What forex traders should actually know about MetaTrader 4

What keeps MT4 relevant after two decades

MetaQuotes stopped issuing new MT4 licences some time ago, steering brokers toward MT5. Still, most retail forex traders stayed put. The reason is straightforward: MT4 has twenty years of muscle memory behind it. Thousands of custom indicators, Expert Advisors, and community scripts run on MT4. Moving to MT5 means rebuilding that entire library, and few people would rather keep trading than recoding.

I spent time testing both platforms side by side, and the differences are less dramatic than the marketing suggests. MT5 has a few extras such as more timeframes and a built-in economic calendar, but the charting feels nearly identical. Unless you need MT5-specific features, there's no compelling reason to switch.

MT4 setup: what the manual doesn't tell more articles you

Installation takes a few minutes. What actually causes problems is getting everything configured correctly. On first launch, MT4 shows four charts tiled across a single workspace. Shut them all and open just the pairs you follow.

Save yourself repeating the same setup by using templates. Configure your usual indicators on one chart, then save it as a template. From there you can load it onto other charts without redoing the work. Small thing, but over time it adds up.

Something most people miss: open Tools > Options > Charts and enable "Show ask line." MT4 only shows the bid price by default, which makes your entries look off by the spread amount.

MT4 strategy tester: honest expectations

MT4's built-in strategy tester gives you the ability to run Expert Advisors against historical data. But here's the thing: the accuracy of those results hinges on your tick data. The default history data is modelled, meaning the tester fills gaps with made-up prices. For anything that needs accuracy, download proper historical data.

The "modelling quality" percentage is more important than the profit figure. Anything below 90% means the results are probably misleading. I've seen people show off backtests with 25% modelling quality and ask why their live results don't match.

Backtesting is where MT4 earns its reputation, but the output is only useful with quality tick data.

Custom indicators on MT4: worth the effort?

MT4 ships with 30 default technical indicators. The average trader uses maybe a handful. That said, the real depth comes from user-built indicators built with MQL4. The MQL5 marketplace alone has a massive library, covering everything from basic modifications to elaborate signal panels.

Adding a custom indicator is simple: copy the .ex4 or .mq4 file into your MQL4/Indicators folder, reboot MT4, and the indicator shows up in the Navigator panel. The risk is quality control. Free indicators vary wildly. Some are genuinely useful. Many stopped working years ago and can freeze your terminal.
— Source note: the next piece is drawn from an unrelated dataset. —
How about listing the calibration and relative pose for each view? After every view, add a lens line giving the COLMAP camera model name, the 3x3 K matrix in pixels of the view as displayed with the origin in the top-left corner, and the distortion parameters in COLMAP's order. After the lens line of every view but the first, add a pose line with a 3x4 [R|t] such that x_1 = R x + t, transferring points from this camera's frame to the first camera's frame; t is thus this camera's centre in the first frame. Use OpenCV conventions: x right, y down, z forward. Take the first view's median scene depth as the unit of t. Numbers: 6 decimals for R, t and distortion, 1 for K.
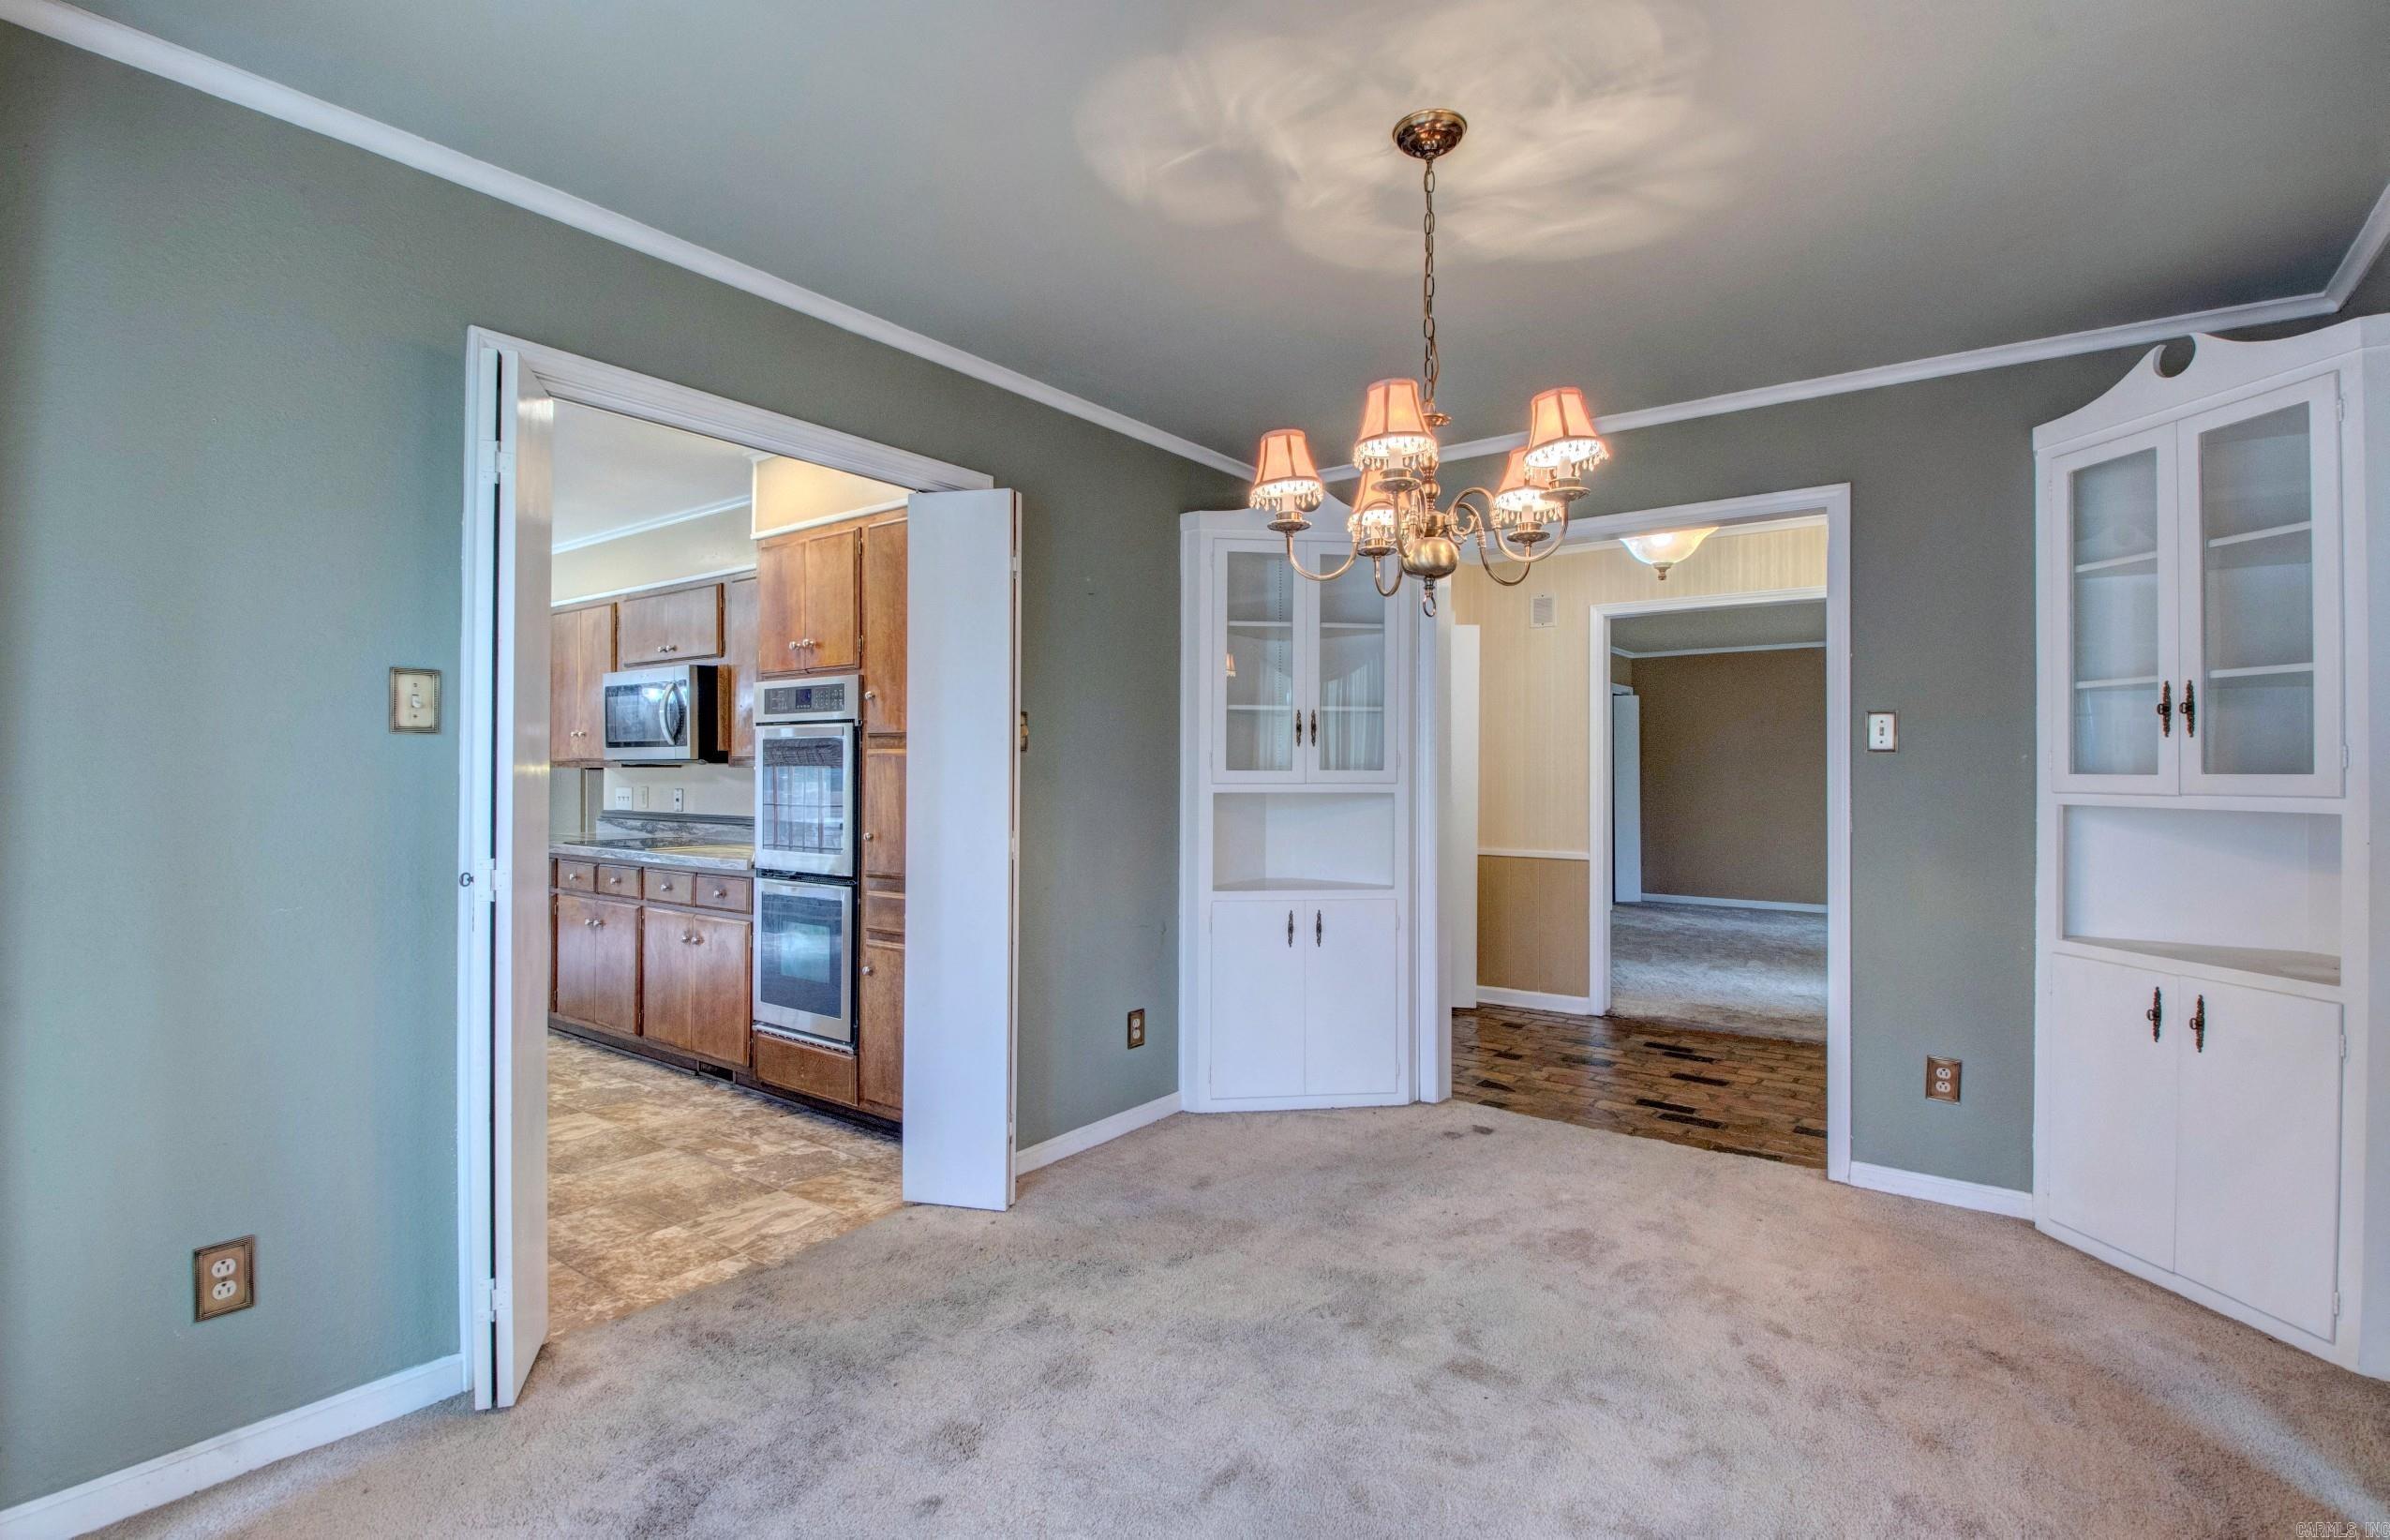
lens RADIAL K [[1111.1, 0, 1183.5], [0, 1111.1, 758.0], [0, 0, 1]] dist [-0.010586, -0.008499]
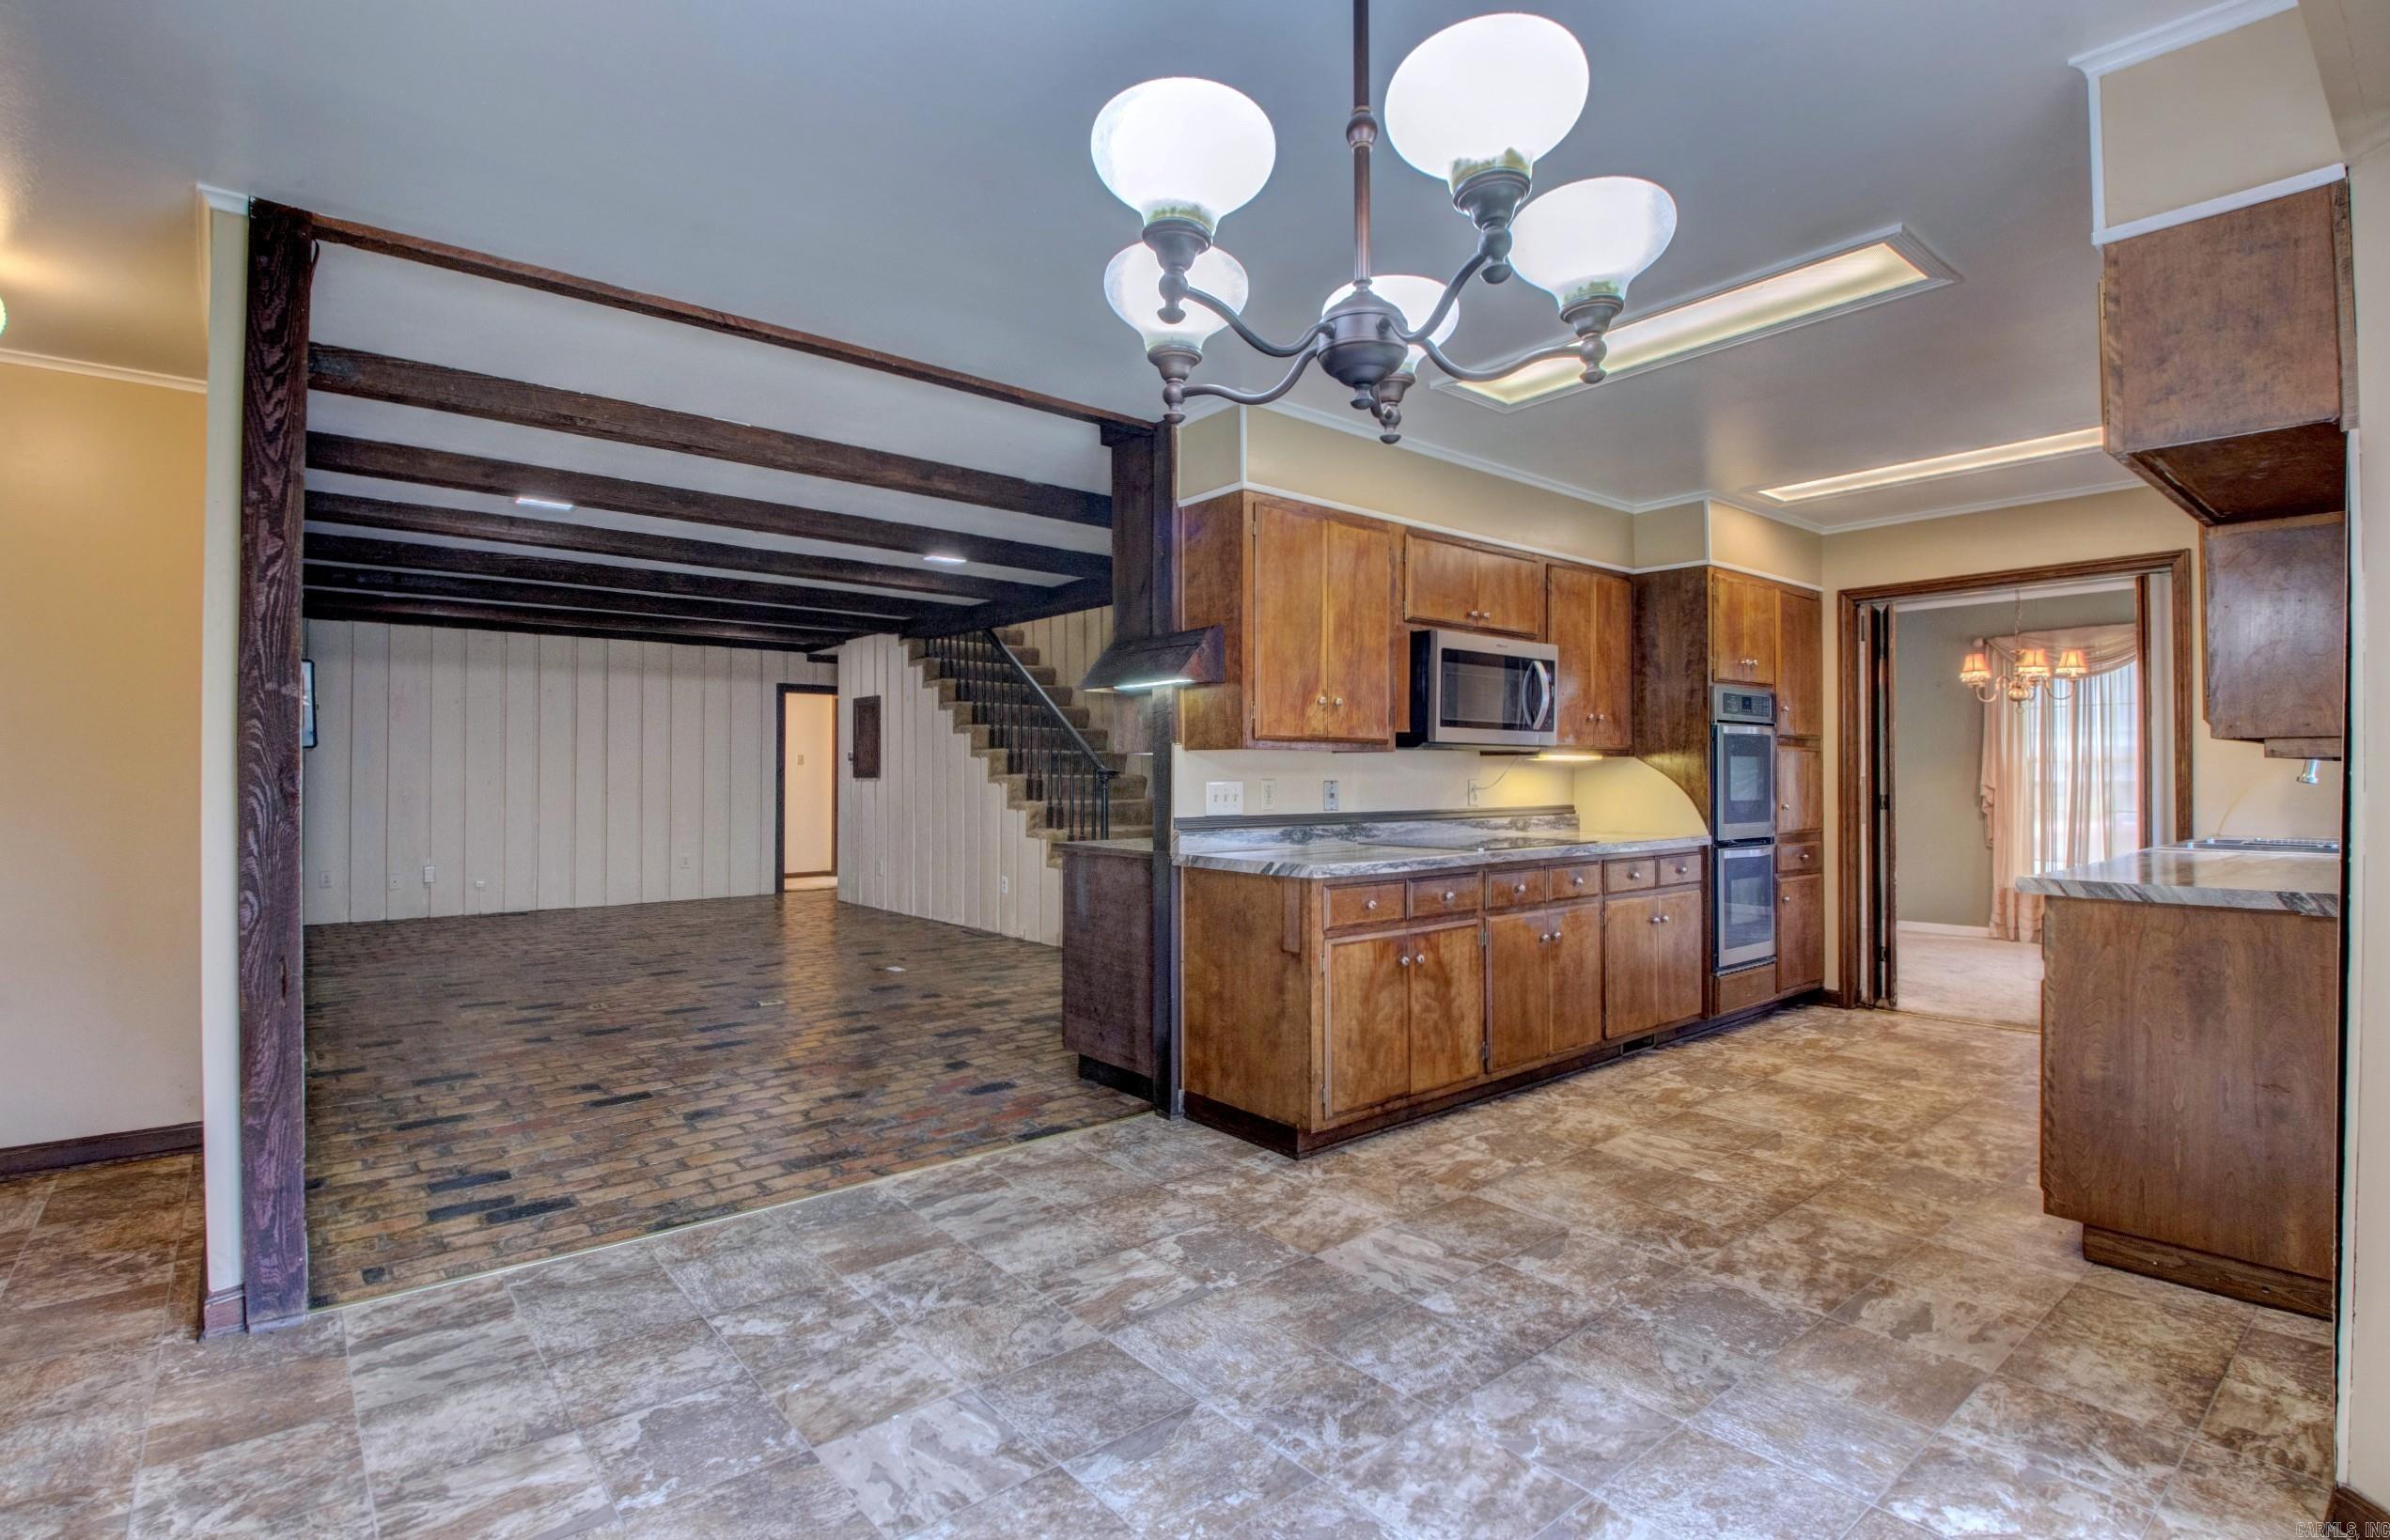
lens RADIAL K [[1110.9, 0, 1183.5], [0, 1110.9, 758.0], [0, 0, 1]] dist [-0.010586, -0.008499]
pose [[0.252171, 0.005766, 0.967665, -1.289867], [-0.021301, 0.999773, -0.000406, 0.015034], [-0.967448, -0.020510, 0.252237, 0.952385]]
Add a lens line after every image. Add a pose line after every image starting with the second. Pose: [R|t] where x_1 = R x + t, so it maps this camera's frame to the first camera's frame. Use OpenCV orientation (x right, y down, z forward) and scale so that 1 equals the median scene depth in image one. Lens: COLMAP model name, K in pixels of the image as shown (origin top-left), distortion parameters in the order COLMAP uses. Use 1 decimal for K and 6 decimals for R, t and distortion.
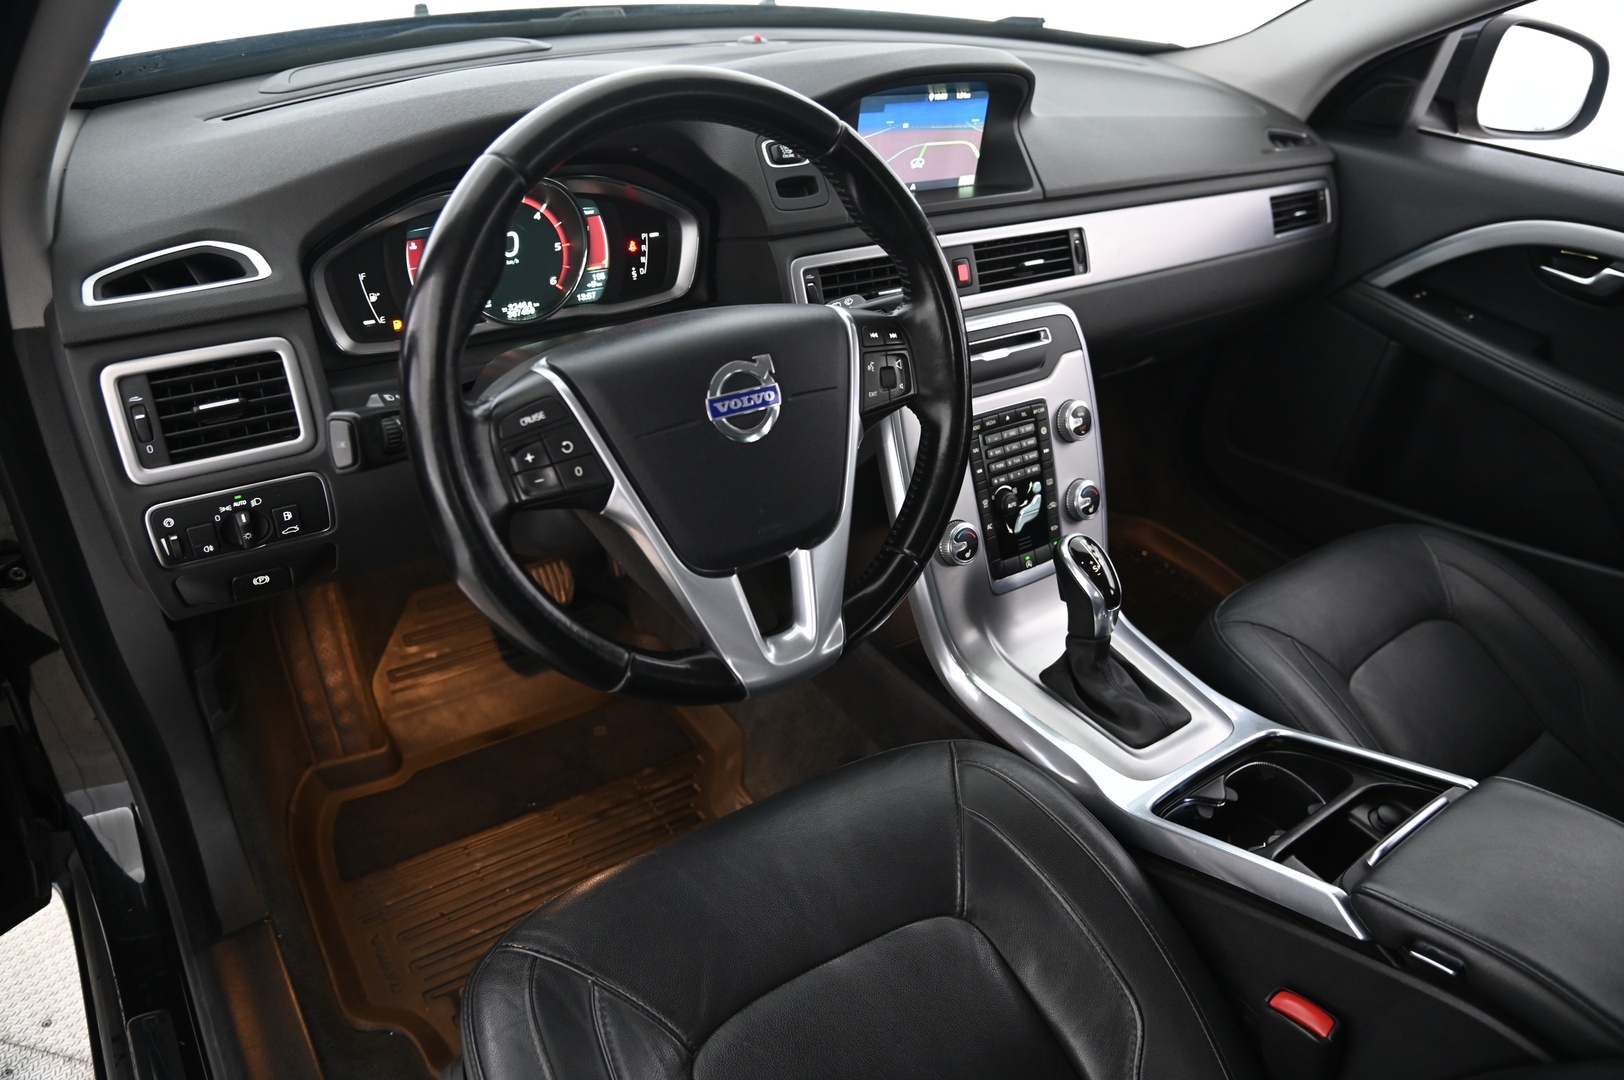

Before installing anything, check when it was last updated and whether users have flagged problems. Bad code won't just give wrong signals — it can freeze the whole terminal.

Managing risk properly inside MT4

You'll find several built-in risk management features that a lot of people skip over. The most useful is maximum deviation in the trade execution window. This defines the amount of slippage you're willing to tolerate on market orders. If you don't set it and you'll get whatever price the broker gives you.

Everyone knows about stop losses, but MT4's trailing stop feature are underused. Click on an open trade, choose Trailing Stop, and enter the pip amount. It adjusts when the trade goes into profit. It won't suit every approach, but on trending pairs it removes the temptation to stare at the screen.

None of this is complicated to set up and the difference in discipline is noticeable over time.

Running Expert Advisors: practical expectations

Expert Advisors on MT4 sounds appealing: set rules, let the code trade, walk away. In practice, most EAs fail to deliver over any decent time period. EAs marketed using incredible historical results tend to be over-optimised — they performed well on past prices and stop working when market conditions change.

That doesn't mean all EAs are a waste of time. A few people code their own EAs for one particular setup: time-based entries, managing position sizing, or closing trades at predetermined levels. These utility-type EAs work because they execute defined operations where you don't need interpretation.

Before running any EA with real money, run them on a demo account for no less than a few months. Running it forward in real time tells you more than backtesting alone.

Using MT4 outside Windows

MT4 is a Windows application at heart. If you're on macOS deal with friction. The old method was running it through Wine, which did the job but came with rendering issues and occasional crashes. Some brokers now offer native Mac apps built on Crossover or similar wrappers, which are better but remain wrappers at the end of the day.

The mobile apps, on both iOS and Android, are genuinely useful for keeping an eye on your account and tweaking stops. Full analysis on a mobile device is pushing it, but closing a trade on the go is worth having.

Check whether your broker offers a proper macOS version or just Wine under the hood — the difference in stability is noticeable.